Although heart failure (HF) telemonitoring will require an initial financial investment, it will substantially reduce costs in the long term, particularly by reducing rehospitalization and travel costs, according to an analysis in the September issue of Telemedicine and e-Health.
The Scopus and PubMed databases were searched independently by two reviewers for journal articles that reported on an economic analysis (i.e., calculated monetary amounts or percentage change in costs) of a study using a HF telemonitoring system. Eleven articles met the inclusion criteria, describing 10 different HF telemonitoring systems, nine of which analyzed the direct costs to the healthcare system.
Emily Seto, MSc, from the Centre for Global eHealth Innovation at the University Health Network in Toronto, systematically reviewed 10 different telemonitoring systems for heart failure to assess the value of such systems in reducing hospital costs.
All the studies found cost reductions from telemonitoring compared to usual care, which ranged between 1.6 percent and 68.3 percent, according to Seto. Cost reductions were mainly attributed to reduced hospitalization expenditures.

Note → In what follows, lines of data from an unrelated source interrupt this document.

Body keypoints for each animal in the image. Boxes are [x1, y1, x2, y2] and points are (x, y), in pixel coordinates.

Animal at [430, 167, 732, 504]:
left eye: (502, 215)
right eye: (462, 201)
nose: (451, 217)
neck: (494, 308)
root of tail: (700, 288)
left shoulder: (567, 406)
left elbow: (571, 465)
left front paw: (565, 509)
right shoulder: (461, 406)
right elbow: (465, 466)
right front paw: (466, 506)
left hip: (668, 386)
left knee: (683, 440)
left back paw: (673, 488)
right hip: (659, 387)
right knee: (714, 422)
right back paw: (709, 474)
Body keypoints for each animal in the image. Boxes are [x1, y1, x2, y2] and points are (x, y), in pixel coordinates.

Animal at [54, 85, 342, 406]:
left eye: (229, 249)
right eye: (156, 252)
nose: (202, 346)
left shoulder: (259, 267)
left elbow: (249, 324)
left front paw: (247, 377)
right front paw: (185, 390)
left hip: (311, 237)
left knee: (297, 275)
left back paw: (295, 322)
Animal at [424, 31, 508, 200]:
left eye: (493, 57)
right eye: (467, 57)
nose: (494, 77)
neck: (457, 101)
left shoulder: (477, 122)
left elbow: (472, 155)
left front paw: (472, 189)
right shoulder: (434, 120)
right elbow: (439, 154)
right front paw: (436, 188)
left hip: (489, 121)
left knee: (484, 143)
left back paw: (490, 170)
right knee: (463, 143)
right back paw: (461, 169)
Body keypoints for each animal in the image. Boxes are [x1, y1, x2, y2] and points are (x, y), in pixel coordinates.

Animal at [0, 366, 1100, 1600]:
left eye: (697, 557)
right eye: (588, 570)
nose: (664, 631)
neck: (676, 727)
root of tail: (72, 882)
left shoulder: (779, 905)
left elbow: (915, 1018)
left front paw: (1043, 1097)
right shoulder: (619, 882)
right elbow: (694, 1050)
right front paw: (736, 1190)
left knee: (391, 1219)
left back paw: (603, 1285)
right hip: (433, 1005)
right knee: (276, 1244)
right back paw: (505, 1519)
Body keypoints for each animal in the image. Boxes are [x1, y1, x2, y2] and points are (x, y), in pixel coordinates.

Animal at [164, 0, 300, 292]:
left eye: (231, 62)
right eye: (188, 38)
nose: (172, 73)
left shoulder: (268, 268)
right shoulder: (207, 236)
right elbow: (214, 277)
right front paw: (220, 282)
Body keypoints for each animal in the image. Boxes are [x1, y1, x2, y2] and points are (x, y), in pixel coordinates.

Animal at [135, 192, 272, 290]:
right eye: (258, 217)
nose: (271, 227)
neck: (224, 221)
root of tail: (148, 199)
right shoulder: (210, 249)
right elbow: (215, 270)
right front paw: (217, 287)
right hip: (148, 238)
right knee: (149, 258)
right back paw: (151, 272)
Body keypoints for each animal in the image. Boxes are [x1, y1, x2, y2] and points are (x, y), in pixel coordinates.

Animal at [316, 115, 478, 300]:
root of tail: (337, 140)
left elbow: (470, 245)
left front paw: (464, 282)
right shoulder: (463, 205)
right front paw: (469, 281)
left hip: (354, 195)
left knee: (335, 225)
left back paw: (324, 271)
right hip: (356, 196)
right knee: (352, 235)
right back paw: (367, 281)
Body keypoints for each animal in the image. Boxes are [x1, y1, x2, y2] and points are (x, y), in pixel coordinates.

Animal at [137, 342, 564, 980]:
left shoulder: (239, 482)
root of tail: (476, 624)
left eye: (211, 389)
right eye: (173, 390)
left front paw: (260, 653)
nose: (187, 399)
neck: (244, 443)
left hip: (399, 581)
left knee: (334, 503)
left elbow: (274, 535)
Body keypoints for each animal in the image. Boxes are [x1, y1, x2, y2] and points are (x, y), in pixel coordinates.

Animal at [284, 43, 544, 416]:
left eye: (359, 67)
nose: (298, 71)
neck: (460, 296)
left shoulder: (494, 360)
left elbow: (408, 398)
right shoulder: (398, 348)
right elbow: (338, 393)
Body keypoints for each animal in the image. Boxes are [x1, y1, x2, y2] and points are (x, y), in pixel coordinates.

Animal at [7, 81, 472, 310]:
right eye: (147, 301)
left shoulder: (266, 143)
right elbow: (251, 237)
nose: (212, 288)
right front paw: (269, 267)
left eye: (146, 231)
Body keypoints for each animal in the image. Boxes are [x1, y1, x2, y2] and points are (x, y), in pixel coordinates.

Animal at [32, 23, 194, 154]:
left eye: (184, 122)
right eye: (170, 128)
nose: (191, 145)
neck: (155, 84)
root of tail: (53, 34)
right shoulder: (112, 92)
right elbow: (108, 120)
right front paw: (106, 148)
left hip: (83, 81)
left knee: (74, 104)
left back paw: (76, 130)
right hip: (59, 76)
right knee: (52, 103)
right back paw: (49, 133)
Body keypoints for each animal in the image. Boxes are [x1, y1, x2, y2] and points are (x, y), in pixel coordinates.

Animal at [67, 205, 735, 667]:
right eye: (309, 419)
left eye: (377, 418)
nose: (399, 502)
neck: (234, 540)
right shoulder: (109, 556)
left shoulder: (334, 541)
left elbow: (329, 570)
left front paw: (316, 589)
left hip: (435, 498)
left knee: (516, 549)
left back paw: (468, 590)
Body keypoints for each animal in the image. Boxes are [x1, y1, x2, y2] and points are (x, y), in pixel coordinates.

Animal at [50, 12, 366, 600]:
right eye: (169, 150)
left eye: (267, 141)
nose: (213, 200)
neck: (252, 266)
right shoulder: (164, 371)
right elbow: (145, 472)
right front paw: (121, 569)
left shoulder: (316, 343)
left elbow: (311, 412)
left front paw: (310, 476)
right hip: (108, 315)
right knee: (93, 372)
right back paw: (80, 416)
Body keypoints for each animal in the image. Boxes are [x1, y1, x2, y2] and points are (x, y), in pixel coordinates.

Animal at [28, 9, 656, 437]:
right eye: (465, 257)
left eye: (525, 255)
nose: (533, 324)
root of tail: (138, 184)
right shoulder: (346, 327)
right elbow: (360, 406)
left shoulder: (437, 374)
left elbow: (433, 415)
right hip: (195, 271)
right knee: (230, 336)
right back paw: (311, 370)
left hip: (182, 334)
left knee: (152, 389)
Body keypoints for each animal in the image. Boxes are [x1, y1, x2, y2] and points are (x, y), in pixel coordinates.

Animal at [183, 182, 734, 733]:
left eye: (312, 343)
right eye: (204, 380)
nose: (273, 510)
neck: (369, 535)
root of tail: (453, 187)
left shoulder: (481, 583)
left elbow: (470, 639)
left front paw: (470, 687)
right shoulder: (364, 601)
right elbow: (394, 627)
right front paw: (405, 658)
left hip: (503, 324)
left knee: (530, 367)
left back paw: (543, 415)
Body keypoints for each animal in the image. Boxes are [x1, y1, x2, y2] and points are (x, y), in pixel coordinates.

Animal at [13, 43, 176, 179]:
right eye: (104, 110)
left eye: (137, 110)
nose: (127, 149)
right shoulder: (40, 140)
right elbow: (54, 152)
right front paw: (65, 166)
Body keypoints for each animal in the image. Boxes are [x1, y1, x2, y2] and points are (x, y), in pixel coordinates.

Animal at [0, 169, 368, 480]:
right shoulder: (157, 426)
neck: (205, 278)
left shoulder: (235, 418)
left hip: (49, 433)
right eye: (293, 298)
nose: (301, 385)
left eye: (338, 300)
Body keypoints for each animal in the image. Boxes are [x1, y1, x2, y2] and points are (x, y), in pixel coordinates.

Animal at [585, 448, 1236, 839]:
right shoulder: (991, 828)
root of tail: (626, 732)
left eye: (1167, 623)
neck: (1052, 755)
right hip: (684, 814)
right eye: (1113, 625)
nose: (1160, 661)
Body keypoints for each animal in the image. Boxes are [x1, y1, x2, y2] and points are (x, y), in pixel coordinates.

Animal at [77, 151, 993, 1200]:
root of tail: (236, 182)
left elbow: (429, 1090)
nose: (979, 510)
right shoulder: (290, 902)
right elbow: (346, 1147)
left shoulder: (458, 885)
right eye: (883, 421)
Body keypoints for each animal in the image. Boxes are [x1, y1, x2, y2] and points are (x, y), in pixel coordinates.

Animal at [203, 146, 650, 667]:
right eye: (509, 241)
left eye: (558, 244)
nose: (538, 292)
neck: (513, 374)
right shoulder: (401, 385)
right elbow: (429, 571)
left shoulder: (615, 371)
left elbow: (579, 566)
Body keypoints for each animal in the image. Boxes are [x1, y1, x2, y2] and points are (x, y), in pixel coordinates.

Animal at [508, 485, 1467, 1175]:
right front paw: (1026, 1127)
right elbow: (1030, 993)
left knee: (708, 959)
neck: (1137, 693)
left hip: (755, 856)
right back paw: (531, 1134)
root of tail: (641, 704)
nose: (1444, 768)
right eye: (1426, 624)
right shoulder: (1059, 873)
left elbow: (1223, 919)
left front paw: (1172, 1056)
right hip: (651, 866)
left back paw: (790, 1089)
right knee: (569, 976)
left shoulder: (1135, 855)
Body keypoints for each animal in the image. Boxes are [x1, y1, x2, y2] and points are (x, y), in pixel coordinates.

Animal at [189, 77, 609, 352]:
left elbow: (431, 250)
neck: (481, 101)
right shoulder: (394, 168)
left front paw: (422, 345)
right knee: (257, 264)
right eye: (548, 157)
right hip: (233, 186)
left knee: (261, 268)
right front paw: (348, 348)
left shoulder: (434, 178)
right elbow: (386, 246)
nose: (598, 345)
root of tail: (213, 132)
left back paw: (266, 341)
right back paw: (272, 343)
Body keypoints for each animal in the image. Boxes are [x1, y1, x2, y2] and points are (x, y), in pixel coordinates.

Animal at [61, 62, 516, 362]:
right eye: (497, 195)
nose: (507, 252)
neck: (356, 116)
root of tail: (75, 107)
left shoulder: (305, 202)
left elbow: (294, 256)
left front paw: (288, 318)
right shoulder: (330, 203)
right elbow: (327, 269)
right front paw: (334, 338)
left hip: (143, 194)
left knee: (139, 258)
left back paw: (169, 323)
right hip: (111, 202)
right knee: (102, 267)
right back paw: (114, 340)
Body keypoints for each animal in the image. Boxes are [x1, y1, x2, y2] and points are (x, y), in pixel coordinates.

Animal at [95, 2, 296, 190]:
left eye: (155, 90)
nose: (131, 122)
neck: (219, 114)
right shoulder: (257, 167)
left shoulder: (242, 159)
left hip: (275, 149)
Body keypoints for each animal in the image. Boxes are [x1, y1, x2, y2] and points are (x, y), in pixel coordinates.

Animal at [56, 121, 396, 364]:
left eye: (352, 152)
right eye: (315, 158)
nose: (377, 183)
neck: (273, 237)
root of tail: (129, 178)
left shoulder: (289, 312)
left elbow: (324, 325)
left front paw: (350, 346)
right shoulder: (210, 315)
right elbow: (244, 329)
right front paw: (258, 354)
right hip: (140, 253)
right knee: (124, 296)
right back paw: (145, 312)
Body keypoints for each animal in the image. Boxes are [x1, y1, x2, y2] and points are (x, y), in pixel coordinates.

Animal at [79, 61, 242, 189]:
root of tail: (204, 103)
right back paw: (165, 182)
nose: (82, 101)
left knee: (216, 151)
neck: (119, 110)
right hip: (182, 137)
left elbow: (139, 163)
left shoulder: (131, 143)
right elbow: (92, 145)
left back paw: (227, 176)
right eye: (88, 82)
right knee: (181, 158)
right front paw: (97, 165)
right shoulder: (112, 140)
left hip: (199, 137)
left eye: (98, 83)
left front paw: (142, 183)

Only one study discussed the impact of HF telemonitoring on direct patient costs, which found a 3.5 percent lower travel cost for patients using telemonitoring compared to those in the usual care group.
One study found that indirect costs described the willingness to pay for telemedicine by patients with HF (55 percent of the patients with HF were willing to pay $20 to access telemedicine, and 19 percent were willing to pay $40), according to Seto.
Seto wrote that the direct and indirect costs of HF have been estimated to be $33.2 billion annually in the U.S., and suggested that telemonitoring could reduce some of these costs.